**本文**
1951年に創立された県立四街道高校。地元住民からは「四高(よつこう)」の愛称で親しまれています。

野球部は、2018年の夏の西千葉大会でベスト8。昨年の秋の大会では、選抜ベスト4まで勝ち上がった中央学院に4対1で勝利するなど、千葉の公立の中では頭が一つ抜けた存在と言えるでしょう。

86名の部員(1年33人、2年30人、3年13人、マネージャー10人)を指導する古谷健監督は、県立佐倉南高校でベスト16を経験。その後、県立成田国際高校を率いた実績を持ちます。選手の自主性を尊重する監督で、公式戦での木製バットの使用や投手の分業制など、常識にとらわれない指導を2010年代から取り入れていました。

2024年の春季大会では、夏の大会のシード権となるベスト16まで進出しており(4月26日時点)、さらに上を狙っています。春季大会ベスト16の内訳は、私立13校、県立2校、市立1校となっており、公立校が厳しい状況にあることが分かります。そんな中で、四街道高校は何を強化してきたのでしょうか。

**指示**
上にある四街道高校野球部の本文を、全文そのまま書き写してください。 次の一覧は本文とは関係がありません。

**表示情報**
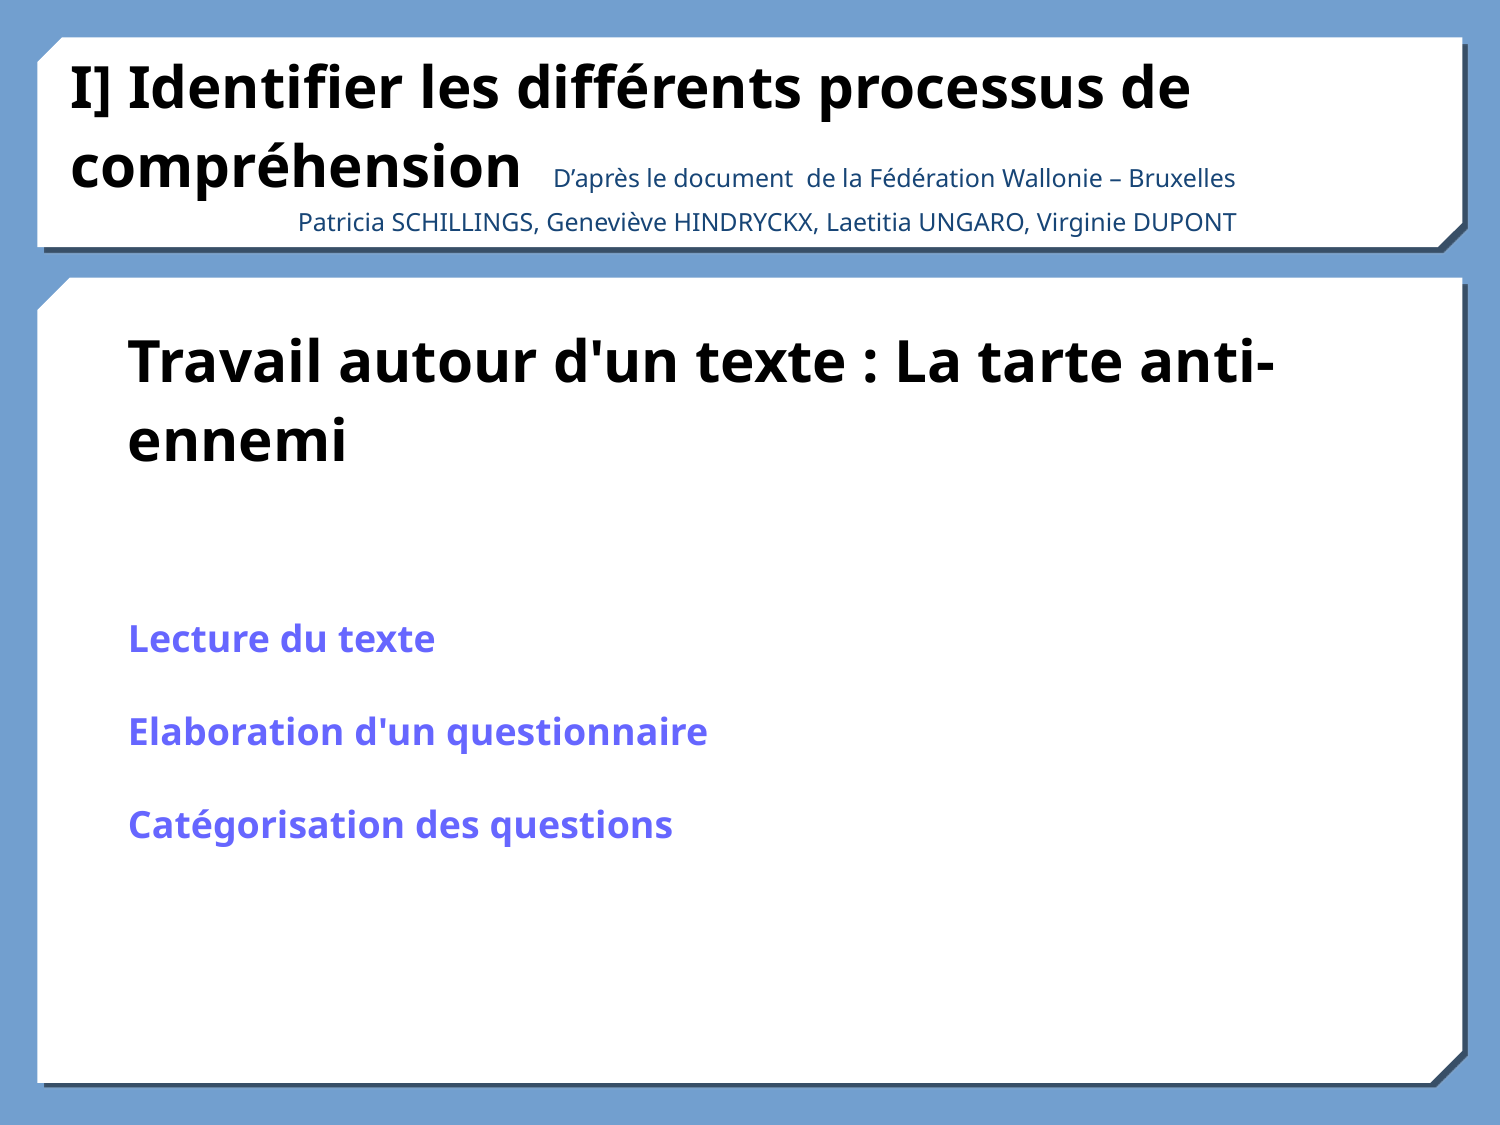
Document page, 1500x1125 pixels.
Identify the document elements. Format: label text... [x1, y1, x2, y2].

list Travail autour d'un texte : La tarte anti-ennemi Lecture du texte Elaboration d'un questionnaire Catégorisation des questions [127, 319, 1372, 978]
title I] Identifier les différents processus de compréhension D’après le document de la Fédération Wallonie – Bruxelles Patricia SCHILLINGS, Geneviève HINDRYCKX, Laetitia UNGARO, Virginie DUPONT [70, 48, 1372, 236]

**解答**
1951年に創立された県立四街道高校。地元住民からは「四高(よつこう)」の愛称で親しまれています。

野球部は、2018年の夏の西千葉大会でベスト8。昨年の秋の大会では、選抜ベスト4まで勝ち上がった中央学院に4対1で勝利するなど、千葉の公立の中では頭が一つ抜けた存在と言えるでしょう。

86名の部員(1年33人、2年30人、3年13人、マネージャー10人)を指導する古谷健監督は、県立佐倉南高校でベスト16を経験。その後、県立成田国際高校を率いた実績を持ちます。選手の自主性を尊重する監督で、公式戦での木製バットの使用や投手の分業制など、常識にとらわれない指導を2010年代から取り入れていました。

2024年の春季大会では、夏の大会のシード権となるベスト16まで進出しており(4月26日時点)、さらに上を狙っています。春季大会ベスト16の内訳は、私立13校、県立2校、市立1校となっており、公立校が厳しい状況にあることが分かります。そんな中で、四街道高校は何を強化してきたのでしょうか。